▶ Task:
Set out exactly every line of the entries below, starting at the line that holds "right knee: (1251, 994)" and stopping after the line that holds "left elbow: (1461, 870)".

▶ Extracted records:
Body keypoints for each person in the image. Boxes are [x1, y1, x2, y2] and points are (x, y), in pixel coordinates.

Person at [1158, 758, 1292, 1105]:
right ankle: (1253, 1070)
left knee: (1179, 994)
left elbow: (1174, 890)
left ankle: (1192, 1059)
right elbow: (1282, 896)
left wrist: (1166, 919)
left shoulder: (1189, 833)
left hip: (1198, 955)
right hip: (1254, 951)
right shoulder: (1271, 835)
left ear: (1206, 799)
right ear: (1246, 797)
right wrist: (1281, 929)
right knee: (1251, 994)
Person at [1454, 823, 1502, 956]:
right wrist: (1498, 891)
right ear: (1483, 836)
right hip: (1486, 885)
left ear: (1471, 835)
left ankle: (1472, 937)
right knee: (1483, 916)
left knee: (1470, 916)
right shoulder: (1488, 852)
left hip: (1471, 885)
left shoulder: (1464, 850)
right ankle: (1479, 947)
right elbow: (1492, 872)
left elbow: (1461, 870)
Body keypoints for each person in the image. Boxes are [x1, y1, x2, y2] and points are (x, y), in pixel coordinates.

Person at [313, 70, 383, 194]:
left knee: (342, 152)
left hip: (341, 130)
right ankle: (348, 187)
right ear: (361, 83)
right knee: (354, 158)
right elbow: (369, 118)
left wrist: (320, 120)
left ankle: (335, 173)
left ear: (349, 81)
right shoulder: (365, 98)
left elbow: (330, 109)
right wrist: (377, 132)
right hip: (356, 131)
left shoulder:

▶ Result for this exercise:
right knee: (1251, 994)
Person at [1454, 823, 1502, 956]:
right wrist: (1498, 891)
right ear: (1483, 836)
right hip: (1486, 885)
left ear: (1471, 835)
left ankle: (1472, 937)
right knee: (1483, 916)
left knee: (1470, 916)
right shoulder: (1488, 852)
left hip: (1471, 885)
left shoulder: (1464, 850)
right ankle: (1479, 947)
right elbow: (1492, 872)
left elbow: (1461, 870)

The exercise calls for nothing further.